Materials provided

• • •

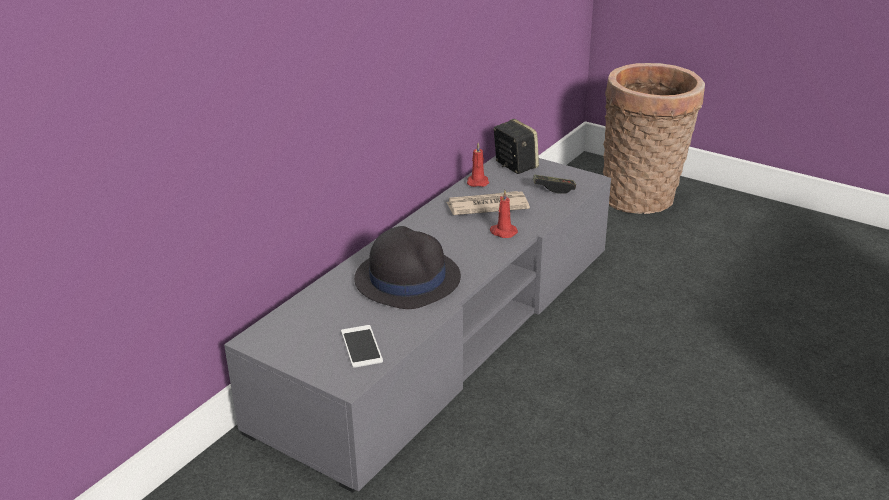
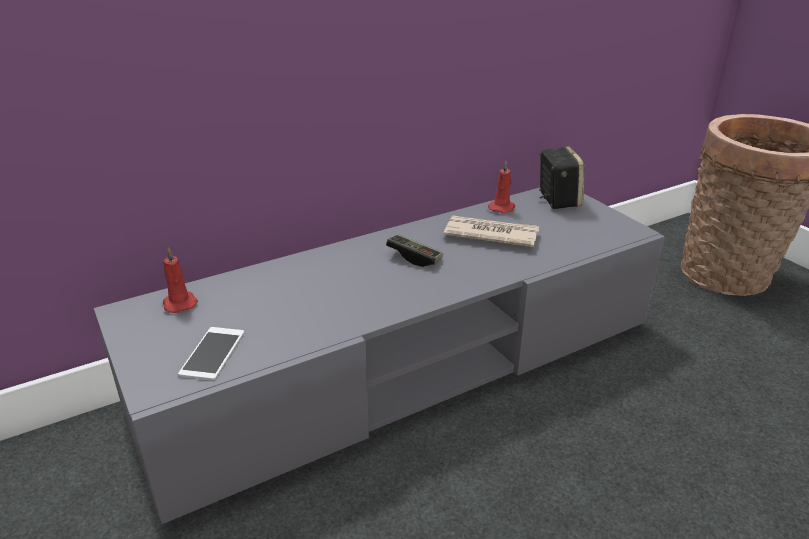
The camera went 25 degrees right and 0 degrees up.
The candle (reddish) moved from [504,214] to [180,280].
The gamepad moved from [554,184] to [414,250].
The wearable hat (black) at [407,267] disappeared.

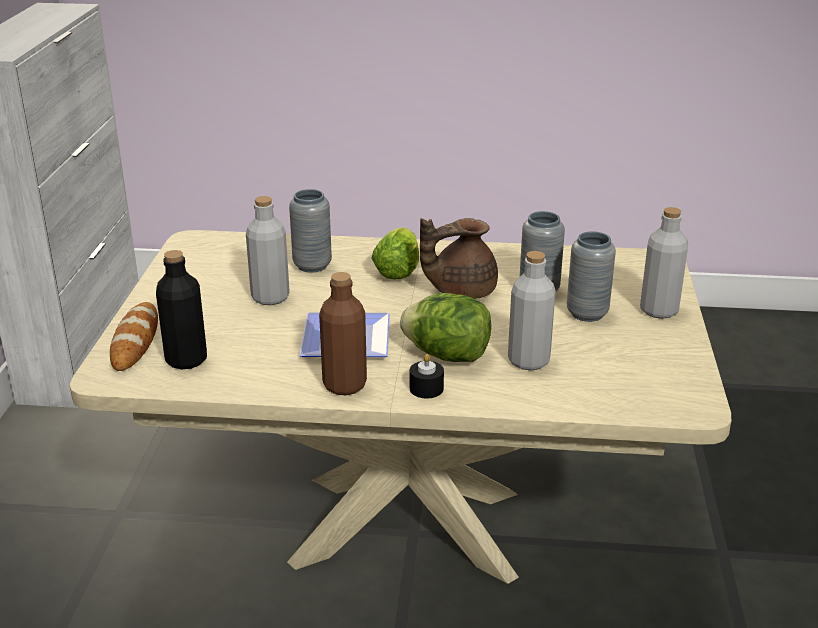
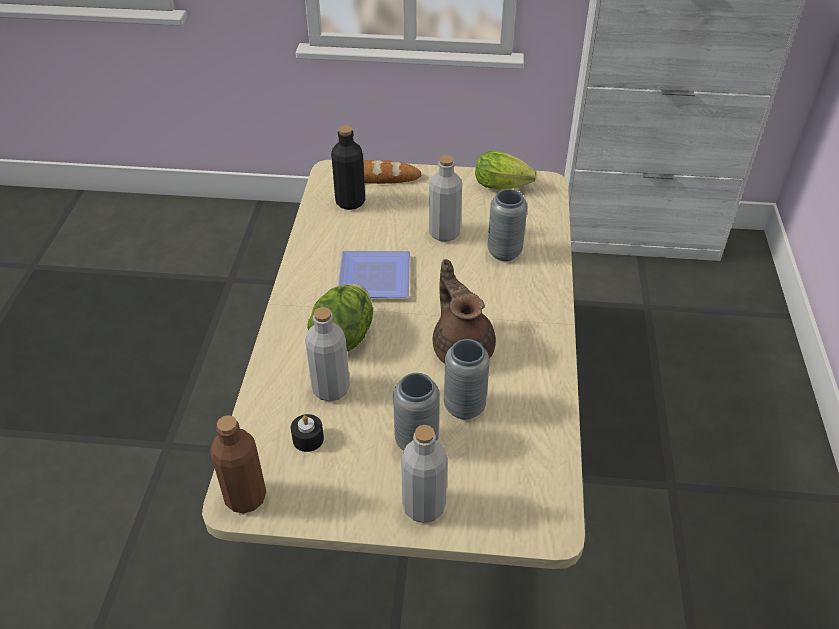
The camera went 90 degrees right and 15 degrees up.
The beverage bottle (brown) moved from [343,333] to [238,464].
The candle (black) moved from [427,376] to [307,433].
The head of lettuce moved from [395,253] to [506,170].

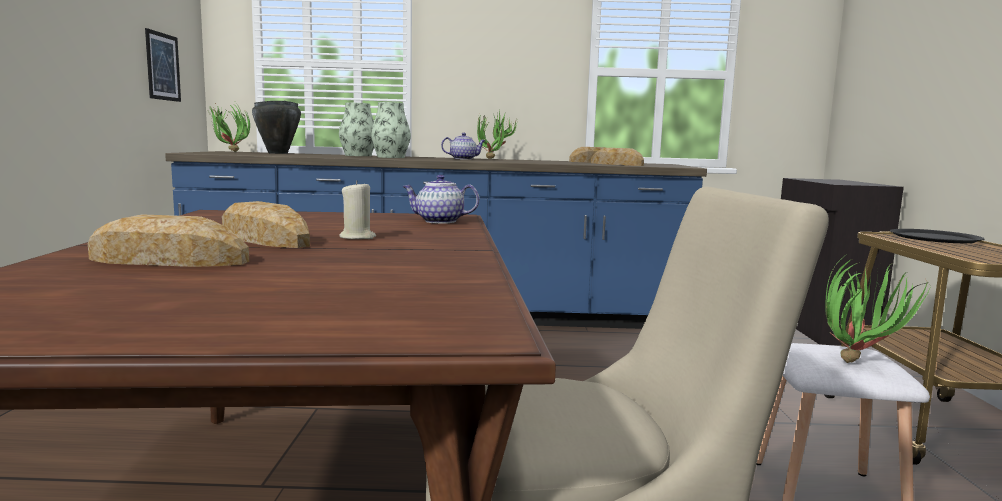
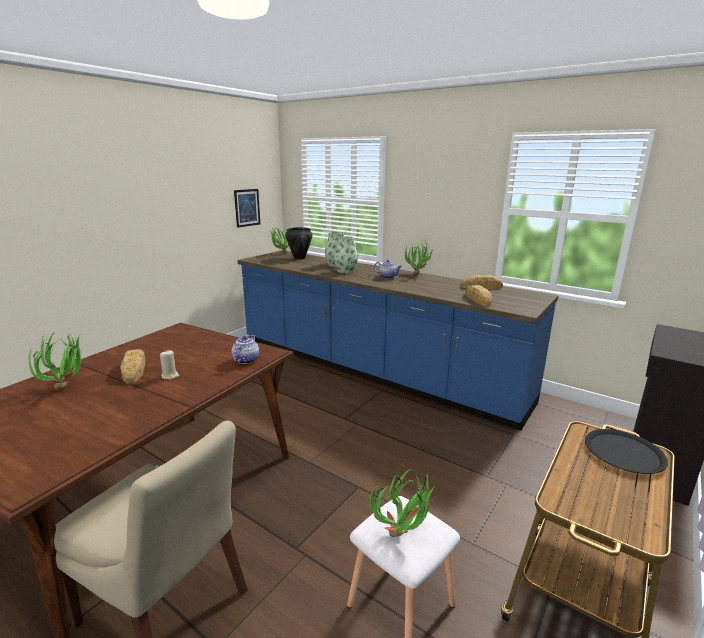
The camera went 35 degrees right and 10 degrees up.
The bread at [168,240] was replaced by the plant in a pot at [56,360].
The teapot at [440,199] turned 60 degrees clockwise.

• • •

Problem requirements
Would you reproduce the records exactly as they stand, but without the pictures?

Response below
The camera went 25 degrees right and 0 degrees up.
The candle (reddish) moved from [504,214] to [180,280].
The gamepad moved from [554,184] to [414,250].
The wearable hat (black) at [407,267] disappeared.

The camera went 90 degrees right and 15 degrees up.
The beverage bottle (brown) moved from [343,333] to [238,464].
The candle (black) moved from [427,376] to [307,433].
The head of lettuce moved from [395,253] to [506,170].

The camera went 35 degrees right and 10 degrees up.
The bread at [168,240] was replaced by the plant in a pot at [56,360].
The teapot at [440,199] turned 60 degrees clockwise.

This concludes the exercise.